Snow Man 目黒蓮、映像業界で欠かせない存在に 『トリリオンゲーム』で際立つ“目の力”

“ハル”目黒蓮の瞳に心を奪われる理由

 無邪気さがにじみつつも、真意が読めない瞳。スクリーンに映る目黒蓮が演じる天王寺陽を見た瞬間、改めてその瞳に心を奪われるのを実感した。

 2023年にドラマ『トリリオンゲーム』(TBS系)を観た時、目黒の瞳の力は、青年漫画らしい型破りな役柄をも物にするのかと、驚かされたのを今でも覚えている。
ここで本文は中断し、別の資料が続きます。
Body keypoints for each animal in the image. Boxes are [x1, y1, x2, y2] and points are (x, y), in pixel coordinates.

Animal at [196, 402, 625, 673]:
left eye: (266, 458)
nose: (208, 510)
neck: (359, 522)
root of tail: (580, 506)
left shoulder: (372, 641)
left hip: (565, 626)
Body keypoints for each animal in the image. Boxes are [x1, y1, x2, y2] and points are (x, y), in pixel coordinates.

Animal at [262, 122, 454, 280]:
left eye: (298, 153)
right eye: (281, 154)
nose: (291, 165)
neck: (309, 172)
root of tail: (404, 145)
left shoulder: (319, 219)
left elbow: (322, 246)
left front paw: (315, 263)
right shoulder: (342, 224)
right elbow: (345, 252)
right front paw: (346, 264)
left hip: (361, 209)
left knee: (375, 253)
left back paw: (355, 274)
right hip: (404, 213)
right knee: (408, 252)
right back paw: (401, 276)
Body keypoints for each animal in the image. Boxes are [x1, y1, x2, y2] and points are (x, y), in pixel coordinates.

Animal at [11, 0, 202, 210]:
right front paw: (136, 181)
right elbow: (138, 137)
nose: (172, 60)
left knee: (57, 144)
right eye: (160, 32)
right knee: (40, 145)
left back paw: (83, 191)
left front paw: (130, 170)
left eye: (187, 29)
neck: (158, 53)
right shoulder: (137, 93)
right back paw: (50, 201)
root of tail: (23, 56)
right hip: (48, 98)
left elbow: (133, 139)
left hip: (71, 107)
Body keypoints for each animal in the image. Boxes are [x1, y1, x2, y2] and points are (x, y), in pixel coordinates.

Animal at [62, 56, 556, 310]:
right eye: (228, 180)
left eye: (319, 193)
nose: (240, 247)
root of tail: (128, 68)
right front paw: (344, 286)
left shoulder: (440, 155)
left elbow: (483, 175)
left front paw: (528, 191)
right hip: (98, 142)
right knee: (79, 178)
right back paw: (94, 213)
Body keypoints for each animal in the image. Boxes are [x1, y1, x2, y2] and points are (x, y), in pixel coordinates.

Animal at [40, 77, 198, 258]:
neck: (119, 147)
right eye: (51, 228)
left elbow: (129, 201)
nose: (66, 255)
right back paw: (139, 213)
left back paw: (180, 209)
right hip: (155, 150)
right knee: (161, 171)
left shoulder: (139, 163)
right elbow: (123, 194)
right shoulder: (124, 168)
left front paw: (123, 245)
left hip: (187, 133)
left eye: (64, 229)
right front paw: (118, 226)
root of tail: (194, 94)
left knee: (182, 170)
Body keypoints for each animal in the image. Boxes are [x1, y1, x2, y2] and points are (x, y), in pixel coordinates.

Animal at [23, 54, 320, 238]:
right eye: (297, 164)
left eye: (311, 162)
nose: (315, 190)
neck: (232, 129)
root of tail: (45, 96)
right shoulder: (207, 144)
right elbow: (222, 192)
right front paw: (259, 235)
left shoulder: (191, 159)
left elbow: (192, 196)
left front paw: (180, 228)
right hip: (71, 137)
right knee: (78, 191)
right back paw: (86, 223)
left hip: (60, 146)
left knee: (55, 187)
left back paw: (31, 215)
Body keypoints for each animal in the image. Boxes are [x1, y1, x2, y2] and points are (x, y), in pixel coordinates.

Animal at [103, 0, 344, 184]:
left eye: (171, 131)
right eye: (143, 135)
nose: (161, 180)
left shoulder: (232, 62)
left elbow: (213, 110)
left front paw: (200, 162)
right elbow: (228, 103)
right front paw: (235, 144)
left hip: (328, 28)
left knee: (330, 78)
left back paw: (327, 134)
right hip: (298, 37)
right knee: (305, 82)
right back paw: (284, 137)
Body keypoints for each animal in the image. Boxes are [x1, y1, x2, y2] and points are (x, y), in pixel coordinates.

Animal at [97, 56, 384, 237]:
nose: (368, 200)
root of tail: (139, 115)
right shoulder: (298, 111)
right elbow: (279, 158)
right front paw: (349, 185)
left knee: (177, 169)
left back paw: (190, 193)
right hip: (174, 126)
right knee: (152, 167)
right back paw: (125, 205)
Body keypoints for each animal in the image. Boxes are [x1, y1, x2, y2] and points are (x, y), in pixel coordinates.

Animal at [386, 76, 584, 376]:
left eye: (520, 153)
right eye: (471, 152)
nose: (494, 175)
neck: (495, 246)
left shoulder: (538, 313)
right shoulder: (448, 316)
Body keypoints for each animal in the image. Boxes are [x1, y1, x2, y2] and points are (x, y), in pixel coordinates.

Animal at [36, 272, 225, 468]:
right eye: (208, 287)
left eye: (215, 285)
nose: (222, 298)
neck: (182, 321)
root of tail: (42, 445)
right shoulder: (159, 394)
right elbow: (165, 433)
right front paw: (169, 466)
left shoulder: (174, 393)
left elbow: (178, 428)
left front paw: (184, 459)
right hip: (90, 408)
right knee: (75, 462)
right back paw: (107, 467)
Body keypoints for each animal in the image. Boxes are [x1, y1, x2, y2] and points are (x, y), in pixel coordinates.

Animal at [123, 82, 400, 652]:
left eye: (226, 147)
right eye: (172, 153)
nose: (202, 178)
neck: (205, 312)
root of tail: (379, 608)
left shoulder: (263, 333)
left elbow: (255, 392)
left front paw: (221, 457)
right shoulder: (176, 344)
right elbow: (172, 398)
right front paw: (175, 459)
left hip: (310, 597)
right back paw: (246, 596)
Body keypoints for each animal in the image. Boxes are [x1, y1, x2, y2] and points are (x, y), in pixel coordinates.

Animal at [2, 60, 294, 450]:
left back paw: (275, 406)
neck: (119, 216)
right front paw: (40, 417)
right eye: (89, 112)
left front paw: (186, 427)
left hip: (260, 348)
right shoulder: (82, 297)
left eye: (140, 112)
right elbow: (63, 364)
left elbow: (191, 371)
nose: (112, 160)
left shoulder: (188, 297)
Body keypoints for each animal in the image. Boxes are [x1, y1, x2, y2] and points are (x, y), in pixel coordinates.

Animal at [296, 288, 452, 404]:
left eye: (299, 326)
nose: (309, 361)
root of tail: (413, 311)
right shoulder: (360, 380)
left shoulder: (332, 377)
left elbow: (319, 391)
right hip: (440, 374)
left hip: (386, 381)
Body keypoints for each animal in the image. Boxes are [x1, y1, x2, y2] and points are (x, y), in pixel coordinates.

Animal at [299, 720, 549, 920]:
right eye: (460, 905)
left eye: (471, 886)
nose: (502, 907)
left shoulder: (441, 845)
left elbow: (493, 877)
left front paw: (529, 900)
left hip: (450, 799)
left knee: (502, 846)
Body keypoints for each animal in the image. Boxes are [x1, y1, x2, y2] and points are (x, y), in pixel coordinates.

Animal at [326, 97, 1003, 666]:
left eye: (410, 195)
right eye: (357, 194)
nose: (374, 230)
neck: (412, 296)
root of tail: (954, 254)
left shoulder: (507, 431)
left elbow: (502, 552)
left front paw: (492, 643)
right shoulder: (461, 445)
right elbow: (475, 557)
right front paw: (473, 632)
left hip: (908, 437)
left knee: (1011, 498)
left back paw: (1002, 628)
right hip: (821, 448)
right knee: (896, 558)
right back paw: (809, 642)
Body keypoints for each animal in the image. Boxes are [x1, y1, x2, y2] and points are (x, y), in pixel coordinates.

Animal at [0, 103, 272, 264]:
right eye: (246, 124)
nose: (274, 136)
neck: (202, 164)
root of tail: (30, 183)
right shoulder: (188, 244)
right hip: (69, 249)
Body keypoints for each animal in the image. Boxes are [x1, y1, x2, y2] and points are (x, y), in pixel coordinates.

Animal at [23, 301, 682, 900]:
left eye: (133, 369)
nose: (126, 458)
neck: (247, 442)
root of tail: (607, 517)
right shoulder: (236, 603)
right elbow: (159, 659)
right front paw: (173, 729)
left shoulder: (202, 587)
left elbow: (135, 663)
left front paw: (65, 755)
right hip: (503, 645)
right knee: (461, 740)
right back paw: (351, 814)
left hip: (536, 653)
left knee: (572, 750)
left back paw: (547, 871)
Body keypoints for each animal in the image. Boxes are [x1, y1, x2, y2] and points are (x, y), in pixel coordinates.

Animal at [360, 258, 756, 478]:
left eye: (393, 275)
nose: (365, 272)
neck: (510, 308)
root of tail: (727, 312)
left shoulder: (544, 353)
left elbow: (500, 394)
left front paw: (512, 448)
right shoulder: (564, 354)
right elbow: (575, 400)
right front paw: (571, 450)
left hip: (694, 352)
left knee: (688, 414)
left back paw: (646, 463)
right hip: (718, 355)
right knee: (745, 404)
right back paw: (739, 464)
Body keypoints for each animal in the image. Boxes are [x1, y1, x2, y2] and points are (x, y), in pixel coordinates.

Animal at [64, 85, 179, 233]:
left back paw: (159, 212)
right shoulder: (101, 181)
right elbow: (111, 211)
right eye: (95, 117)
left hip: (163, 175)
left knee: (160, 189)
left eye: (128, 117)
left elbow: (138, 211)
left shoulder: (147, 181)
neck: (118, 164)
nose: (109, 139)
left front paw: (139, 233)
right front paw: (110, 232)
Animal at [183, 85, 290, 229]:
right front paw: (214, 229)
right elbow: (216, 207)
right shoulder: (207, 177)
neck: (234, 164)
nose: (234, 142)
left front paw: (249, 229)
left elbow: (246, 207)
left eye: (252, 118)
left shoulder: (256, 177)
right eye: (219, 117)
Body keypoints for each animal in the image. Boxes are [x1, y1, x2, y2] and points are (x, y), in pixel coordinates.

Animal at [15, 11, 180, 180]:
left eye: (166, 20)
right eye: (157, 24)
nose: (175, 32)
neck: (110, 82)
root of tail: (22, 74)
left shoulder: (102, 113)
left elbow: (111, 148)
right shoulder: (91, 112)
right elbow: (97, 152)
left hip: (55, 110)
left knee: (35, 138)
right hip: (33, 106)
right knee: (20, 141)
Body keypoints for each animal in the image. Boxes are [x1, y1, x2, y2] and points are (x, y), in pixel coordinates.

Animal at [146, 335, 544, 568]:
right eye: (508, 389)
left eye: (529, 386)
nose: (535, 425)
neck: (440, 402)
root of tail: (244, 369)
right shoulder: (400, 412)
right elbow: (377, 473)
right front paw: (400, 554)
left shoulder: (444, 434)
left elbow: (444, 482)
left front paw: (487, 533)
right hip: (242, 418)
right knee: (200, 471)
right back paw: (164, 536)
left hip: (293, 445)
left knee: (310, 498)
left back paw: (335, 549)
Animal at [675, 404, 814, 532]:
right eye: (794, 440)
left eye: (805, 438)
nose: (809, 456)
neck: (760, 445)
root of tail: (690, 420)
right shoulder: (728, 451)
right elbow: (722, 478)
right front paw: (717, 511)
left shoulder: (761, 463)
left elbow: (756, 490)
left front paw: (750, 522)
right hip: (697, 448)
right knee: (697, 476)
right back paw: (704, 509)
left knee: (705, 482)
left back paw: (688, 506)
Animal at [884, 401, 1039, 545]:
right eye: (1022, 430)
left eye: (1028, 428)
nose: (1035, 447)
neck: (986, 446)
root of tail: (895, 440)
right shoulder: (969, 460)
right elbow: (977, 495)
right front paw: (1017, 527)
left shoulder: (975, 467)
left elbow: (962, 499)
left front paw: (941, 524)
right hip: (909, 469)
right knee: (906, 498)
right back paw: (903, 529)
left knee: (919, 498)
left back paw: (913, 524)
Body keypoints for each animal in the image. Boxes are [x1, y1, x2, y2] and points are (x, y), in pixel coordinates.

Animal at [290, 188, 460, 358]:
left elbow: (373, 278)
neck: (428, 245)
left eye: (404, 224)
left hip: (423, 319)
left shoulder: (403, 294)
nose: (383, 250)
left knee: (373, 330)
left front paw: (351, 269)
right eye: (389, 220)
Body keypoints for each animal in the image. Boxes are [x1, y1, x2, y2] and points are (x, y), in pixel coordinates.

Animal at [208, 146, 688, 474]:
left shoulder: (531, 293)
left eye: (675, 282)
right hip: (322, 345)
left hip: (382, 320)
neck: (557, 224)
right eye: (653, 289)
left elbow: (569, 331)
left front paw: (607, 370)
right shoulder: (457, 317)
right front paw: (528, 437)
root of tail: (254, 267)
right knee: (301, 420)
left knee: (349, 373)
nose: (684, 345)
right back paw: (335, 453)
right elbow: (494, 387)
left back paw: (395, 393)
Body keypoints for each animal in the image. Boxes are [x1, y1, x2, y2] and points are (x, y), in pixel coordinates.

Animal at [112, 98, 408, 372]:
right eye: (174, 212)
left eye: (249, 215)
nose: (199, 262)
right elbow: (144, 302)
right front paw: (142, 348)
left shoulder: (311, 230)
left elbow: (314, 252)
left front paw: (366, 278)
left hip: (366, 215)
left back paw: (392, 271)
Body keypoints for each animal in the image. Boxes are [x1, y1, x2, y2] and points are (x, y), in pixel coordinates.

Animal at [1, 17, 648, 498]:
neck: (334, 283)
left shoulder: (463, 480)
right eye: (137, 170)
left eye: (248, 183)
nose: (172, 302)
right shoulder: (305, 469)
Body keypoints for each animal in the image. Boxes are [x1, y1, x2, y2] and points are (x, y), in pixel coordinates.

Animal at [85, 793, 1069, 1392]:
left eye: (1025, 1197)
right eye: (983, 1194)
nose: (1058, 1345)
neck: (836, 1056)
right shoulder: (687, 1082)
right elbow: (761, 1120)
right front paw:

『トリリオンゲーム』は、ビッグコミックスペリオールで連載中の同名漫画が原作の作品。目黒演じる天王寺陽(ハル)と佐野勇人演じる平学(ガク)が、1兆ドルを稼ぐことを目指し、嘘やハッタリ、コミュニケーション力を武器にビジネスの世界を駆け上がる物語だ。

 ドラマでは、AIオンラインショップやソーシャルゲーム、芸能事務所、アニメ制作会社、TV局といったメディア事業など、原作と同じ流れで、時に裏切られ、敵を出し抜き、仲間を増やし、大金を稼いできた。劇場版で描かれるカジノ編は、原案を担当する稲垣理一郎監修の元制作された、原作にはない完全オリジナルストーリーだ。日本初のカジノを建設するべく、ハルとガクが奔走する。

 特筆したいのは、やはりハルを演じる目黒が持つ目の力だ。ハルは持ち前のコミュニケーション力で、カジノ建設予定地の住民たちと仲を深めていくのだが、住人たちの前で心底楽しそうな笑顔を見せていても、真意が読み取れない。しかし、自分のワガママを通して、自分だけが得をしようとするエゴがチラつくわけでもない。お金のためだとしても、この人を信じたら、明るい未来があるのかもしれないと思わせる力がある。

 ハルは設定上は分かりやすいが、演じるのは極めて難しいキャラクターだ。笑顔で人を懐柔しつつも、その心の内は読ませない。でもどこか魅力的。そして、ハルのハッタリ力や人を惹きつける存在感にも説得力を出さなければならない。目黒本人が持つ凛々しい顔つきと、人懐っこいタレ目が際立つ笑顔のギャップ、普段よりも抑揚や響きを付けた中低音ボイスがあるからこそ、ハルという非現実なキャラクターをリアルに落とし込めている。ハルを存在させるために、使えるものは全て使って表現するという意気込みが感じられる。特に、劇場版ではドラマ版以上にアクションシーンが多く、見どころの一つ。ハルの大胆さやスマートさが際立つ身体表現にも注目だ。